Après Soho à Londre, Red Light District à Amsterdam, le coin des prostituées de Madrid est en passe de se transformer en zone commerçante branchée. A quand la boboification totale de la rue Saint-Denis ?

Un groupe de commerçants de Madrid a fait le pari du commerce branché pour éliminer l`un des derniers points visibles de prostitution et de drogue dans le coeur de la capitale espagnole.

C`est l`exemple du Soho londonien, ancien “quartier rouge” de prostitution devenu chic zone à la mode dem l`hyper centre de Londres, qui vient d`abord à l`esprit de Javier Garcia-Renedo pour décrire ce projet.

“Nous souhaitons l`ouverture de magasins de vêtements à la mode, de restaurants et bars alternatifs, galeries d`art et de salles de concert”, explique à l`AFP, Garcia-Renedo qui dirige la société Consultores Grove qui conseille ce groupe de commerçants.

Avec ses sex-shops, ses prostituées postées au bas d`immeubles délabrés et ses drogués, le quartier fait pour l`heure figure de verrue en plein centre de Madrid.

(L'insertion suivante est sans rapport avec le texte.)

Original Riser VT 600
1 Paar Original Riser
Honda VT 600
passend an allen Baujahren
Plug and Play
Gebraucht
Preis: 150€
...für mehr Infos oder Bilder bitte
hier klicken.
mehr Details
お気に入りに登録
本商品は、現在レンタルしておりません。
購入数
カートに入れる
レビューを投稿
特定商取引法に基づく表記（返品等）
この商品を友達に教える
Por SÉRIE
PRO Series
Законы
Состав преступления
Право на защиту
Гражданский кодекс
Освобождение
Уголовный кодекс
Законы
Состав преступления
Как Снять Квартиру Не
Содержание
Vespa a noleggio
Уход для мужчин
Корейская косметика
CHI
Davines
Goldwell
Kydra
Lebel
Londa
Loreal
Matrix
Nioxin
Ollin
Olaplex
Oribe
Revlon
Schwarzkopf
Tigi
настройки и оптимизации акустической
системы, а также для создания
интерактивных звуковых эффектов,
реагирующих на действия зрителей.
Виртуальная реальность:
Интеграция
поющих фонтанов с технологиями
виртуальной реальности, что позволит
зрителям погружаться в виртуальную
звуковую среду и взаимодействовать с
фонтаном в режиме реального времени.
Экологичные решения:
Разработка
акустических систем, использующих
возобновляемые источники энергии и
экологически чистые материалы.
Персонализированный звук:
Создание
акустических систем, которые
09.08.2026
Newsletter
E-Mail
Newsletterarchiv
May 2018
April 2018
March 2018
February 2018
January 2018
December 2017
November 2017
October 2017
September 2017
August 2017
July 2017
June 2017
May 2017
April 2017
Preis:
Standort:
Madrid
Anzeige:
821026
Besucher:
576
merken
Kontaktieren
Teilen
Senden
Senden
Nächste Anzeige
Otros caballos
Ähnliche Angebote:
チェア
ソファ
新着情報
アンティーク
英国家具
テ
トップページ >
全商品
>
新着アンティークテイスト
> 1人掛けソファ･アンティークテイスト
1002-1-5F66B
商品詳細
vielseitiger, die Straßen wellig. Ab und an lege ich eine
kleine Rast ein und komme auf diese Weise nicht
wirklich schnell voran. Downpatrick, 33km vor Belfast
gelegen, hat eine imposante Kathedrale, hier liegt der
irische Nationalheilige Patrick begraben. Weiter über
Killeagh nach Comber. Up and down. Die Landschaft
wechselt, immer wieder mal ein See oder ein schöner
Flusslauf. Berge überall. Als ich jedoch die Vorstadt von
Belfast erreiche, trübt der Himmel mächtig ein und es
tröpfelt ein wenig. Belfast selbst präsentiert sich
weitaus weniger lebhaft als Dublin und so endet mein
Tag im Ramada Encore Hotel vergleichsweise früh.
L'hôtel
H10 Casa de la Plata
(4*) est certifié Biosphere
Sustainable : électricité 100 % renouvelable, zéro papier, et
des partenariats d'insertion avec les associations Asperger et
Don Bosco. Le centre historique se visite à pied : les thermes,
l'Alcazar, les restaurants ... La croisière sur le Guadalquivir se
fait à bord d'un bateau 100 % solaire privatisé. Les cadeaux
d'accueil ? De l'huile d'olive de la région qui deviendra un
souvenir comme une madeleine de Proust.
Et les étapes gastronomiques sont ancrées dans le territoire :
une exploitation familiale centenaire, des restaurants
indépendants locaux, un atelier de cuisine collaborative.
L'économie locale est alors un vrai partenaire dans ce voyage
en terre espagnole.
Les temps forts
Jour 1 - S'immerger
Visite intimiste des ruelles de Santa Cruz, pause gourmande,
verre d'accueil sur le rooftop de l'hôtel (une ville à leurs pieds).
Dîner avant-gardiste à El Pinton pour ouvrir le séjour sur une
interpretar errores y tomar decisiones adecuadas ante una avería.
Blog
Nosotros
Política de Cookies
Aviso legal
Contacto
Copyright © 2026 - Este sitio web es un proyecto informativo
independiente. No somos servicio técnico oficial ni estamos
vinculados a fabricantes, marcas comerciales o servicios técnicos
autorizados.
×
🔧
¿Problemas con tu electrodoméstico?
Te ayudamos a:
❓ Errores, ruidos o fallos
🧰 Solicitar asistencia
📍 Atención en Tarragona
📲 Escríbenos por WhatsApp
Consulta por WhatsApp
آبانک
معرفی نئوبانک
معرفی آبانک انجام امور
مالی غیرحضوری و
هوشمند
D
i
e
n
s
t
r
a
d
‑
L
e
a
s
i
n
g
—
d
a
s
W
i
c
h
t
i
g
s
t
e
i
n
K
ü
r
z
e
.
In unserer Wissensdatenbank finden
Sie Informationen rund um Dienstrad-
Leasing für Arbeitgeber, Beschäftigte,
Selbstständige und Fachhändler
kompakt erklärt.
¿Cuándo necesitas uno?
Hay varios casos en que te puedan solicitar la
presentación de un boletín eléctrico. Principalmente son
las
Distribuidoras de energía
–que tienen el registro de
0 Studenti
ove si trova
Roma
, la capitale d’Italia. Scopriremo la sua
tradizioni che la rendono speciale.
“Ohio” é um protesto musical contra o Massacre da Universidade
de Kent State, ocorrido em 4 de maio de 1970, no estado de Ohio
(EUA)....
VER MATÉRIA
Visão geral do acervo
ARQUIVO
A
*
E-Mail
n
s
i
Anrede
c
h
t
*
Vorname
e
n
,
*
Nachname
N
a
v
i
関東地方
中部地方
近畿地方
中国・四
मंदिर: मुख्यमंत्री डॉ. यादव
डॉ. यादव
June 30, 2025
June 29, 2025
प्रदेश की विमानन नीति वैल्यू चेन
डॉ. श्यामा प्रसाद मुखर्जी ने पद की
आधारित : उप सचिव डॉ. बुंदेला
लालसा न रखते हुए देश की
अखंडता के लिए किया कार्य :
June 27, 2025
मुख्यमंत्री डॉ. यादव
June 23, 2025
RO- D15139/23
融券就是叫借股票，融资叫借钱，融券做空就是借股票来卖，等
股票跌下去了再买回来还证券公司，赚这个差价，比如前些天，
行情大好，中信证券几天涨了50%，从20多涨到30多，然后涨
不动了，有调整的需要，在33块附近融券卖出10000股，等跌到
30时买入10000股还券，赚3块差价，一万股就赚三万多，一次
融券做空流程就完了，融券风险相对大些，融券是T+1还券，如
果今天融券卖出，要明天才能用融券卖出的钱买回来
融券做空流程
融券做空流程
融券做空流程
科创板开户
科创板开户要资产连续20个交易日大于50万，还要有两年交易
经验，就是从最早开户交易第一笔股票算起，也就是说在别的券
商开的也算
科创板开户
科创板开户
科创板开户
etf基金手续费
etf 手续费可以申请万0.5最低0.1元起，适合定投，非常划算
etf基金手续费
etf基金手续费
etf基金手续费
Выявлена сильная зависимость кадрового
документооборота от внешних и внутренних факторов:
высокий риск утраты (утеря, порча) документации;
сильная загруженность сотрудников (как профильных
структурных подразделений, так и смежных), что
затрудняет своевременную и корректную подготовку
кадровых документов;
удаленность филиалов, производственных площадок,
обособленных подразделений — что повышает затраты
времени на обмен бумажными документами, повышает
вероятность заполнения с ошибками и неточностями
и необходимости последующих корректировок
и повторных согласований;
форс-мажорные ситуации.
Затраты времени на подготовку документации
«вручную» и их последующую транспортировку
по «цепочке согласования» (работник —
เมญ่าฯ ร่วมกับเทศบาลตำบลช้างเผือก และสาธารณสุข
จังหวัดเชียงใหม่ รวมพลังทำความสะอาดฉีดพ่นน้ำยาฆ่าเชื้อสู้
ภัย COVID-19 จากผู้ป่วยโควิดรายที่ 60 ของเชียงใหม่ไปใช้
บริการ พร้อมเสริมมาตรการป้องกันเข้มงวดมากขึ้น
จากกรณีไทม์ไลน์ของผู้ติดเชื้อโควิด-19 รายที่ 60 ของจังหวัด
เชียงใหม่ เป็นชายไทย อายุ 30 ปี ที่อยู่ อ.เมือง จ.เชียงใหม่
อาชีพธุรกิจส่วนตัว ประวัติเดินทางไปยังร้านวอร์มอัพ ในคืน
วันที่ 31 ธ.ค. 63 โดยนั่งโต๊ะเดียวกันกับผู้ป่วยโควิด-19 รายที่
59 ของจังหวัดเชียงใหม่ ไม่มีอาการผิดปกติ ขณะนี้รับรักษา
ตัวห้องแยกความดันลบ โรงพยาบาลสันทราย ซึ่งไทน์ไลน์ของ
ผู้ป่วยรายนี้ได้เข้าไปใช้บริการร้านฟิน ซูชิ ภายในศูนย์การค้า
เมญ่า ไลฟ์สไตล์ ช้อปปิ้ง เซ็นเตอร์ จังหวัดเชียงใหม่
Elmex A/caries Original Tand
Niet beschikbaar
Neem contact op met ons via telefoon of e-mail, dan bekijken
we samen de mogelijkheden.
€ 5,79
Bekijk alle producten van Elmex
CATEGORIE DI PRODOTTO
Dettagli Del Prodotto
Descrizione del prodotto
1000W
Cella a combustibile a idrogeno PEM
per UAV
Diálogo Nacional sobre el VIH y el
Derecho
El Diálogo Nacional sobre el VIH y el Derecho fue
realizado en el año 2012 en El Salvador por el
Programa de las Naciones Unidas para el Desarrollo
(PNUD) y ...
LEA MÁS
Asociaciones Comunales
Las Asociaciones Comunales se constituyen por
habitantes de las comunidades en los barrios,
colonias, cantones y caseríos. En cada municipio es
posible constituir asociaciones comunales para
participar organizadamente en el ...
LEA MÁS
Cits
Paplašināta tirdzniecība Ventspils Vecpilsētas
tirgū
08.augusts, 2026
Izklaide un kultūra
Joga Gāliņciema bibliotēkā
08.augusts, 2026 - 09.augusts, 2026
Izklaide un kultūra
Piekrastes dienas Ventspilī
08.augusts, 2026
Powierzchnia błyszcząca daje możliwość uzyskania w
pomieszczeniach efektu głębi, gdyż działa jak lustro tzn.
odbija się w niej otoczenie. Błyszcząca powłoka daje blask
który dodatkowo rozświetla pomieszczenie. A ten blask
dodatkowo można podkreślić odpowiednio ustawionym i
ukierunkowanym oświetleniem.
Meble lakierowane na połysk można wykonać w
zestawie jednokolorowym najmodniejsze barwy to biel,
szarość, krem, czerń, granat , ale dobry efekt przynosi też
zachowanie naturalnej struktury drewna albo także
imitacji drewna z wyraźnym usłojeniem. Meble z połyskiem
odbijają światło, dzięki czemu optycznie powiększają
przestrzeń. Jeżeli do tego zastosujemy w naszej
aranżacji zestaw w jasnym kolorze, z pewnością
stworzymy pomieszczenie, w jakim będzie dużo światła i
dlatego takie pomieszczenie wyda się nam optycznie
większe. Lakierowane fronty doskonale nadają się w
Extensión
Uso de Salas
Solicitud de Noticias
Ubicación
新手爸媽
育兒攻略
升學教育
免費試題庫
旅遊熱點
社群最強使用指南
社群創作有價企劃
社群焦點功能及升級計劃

Conscients du grand potentiel commercial de la zone, nichée entre la grande artère commerçante de Gran Via et la très alternative calle Fuencarral, des entrepreneurs du cru ont formé une association pour racheter les locaux commerciaux et les mettre en location.

“Fuencarral est devenue la rue commerçante la plus connue de Madrid et jusqu`à 4.000 clients potentiels circulent par heure sur la Gran Via” qui abrite toutes les grandes chaînes de vêtements, de Zara à H&M, souligne M. Garcia-Renedo.